Utilisés avec les bons mots-clés, les algorithmes peuvent permettre aux sites web des médias d’être bien référencés sur la toile, de gagner en visibilité pour toucher un public plus large, et d’attirer l’attention de l’audience. “Les méthodes de référencement de Google sont assez claires”, précise Nicolas Becquet, responsable de la transformation numérique pour le journal belge L’Écho. “L’algorithme prend en considération le titre, la longueur du titre, la structure de l’article, les thèmes et les termes choisis. Pour Apple News, c’est plus flou. Mais quand un article est bien référencé sur Apple, la visibilité peut être multipliée par dix.”

Les infos web, toutes les mêmes ?

Les formules mathématiques des infomédiaires sont aussi capables d’orienter les médias en amont, par exemple en anticipant les sujets susceptibles de faire le buzz, notamment grâce à l’interface “Google Trends” qui permet de savoir quelles sont les recherches Google en vogue chez les utilisateurs du monde entier.

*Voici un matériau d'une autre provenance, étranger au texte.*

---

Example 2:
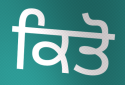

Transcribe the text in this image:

ਕਿਤੋ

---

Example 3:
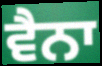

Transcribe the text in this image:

ਵੈਨਾ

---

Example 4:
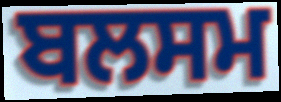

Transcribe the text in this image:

ਬਲਸਮ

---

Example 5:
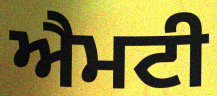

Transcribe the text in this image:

ਐਮਟੀ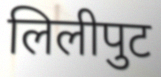
लिलीपुट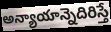
అన్యాయాన్నెదిరిస్తే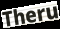
Theru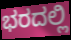
ಭರದಲ್ಲಿ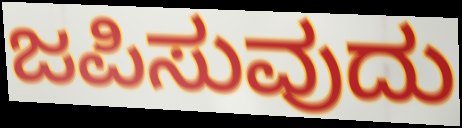
ಜಪಿಸುವುದು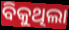
ବିକୁଥିଲା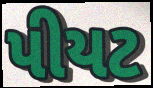
પીયટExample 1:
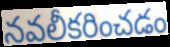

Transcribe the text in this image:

నవలీకరించడం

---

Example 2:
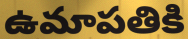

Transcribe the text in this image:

ఉమాపతికి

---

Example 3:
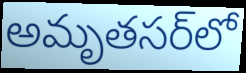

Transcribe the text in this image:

అమృతసర్‌లో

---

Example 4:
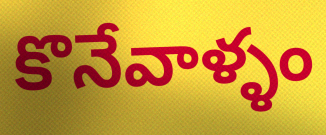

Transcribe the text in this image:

కొనేవాళ్ళం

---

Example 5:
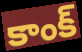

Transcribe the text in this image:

కాంక్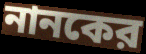
নানকেরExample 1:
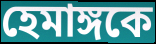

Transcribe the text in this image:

হেমাঙ্গকে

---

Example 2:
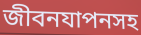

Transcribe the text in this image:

জীবনযাপনসহ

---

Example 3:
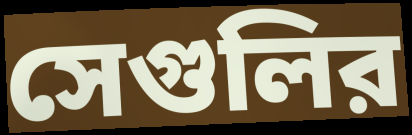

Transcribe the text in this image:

সেগুলির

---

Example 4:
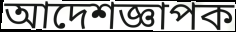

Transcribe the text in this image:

আদেশজ্ঞাপক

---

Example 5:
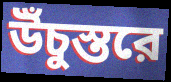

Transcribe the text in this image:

উঁচুস্তরে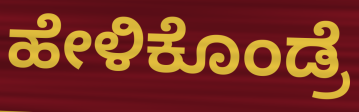
ಹೇಳಿಕೊಂಡ್ರೆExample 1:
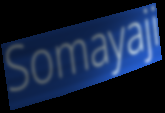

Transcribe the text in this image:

Somayaji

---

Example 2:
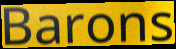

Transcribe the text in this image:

Barons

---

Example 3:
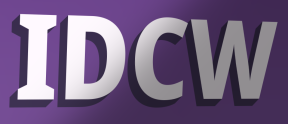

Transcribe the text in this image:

IDCW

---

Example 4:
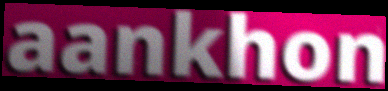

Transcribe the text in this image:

aankhon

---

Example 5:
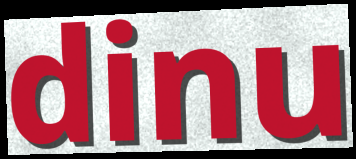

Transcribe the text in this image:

dinu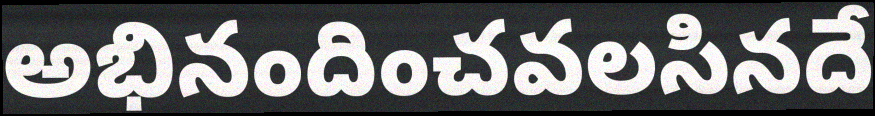
అభినందించవలసినదేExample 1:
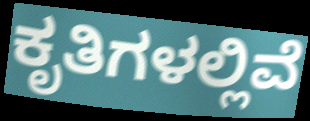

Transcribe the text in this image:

ಕೃತಿಗಳಲ್ಲಿವೆ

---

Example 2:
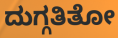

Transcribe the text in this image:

ದುಗ್ಗತಿತೋ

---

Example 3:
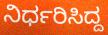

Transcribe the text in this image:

ನಿರ್ಧರಿಸಿದ್ದ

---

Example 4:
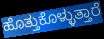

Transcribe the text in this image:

ಹೊತ್ತುಕೊಳ್ಳುತ್ತಾರೆ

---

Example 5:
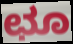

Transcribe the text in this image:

ಛೂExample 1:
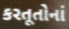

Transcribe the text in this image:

કરતૂતોનાં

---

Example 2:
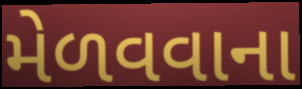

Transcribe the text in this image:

મેળવવાના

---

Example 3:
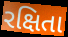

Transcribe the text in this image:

રક્ષિતા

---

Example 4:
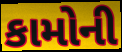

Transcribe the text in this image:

કામોની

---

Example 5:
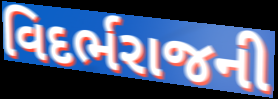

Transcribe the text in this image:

વિદર્ભરાજની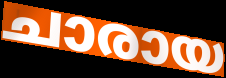
ചാരായ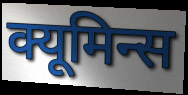
क्यूमिन्स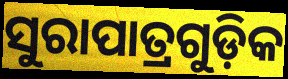
ସୁରାପାତ୍ରଗୁଡ଼ିକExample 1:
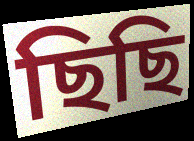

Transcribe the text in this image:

ছিছি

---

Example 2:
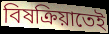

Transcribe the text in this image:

বিষক্রিয়াতেই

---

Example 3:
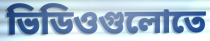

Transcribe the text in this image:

ভিডিওগুলোতে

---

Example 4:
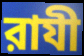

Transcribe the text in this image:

রাযী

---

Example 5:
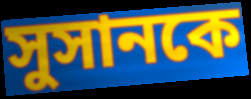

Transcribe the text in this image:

সুসানকে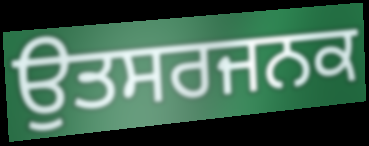
ਉਤਸਰਜਨਕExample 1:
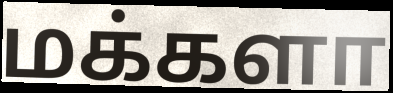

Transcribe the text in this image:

மக்களா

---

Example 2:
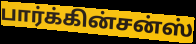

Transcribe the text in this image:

பார்க்கின்சன்ஸ்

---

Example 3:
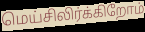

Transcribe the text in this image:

மெய்சிலிர்க்கிறோம்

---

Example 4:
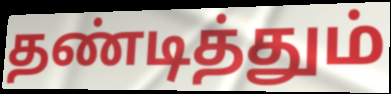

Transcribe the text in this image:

தண்டித்தும்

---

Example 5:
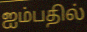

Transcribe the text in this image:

ஐம்பதில்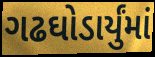
ગઢઘોડાર્યુંમાં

Enguérand Renault, rédacteur en chef web du Figaro, ne cache pas un recours mesuré à ces méthodes pour publier des sujets gratuits sur le site : “on peut prévoir à l’avance que les gens seront intéressés par tel ou tel sujet en consultant les recherches Google, de la même manière qu’on va prévoir des sujets sur Noël au moment des fêtes, ou des sujets impôts au moment de déclarer ses revenus.”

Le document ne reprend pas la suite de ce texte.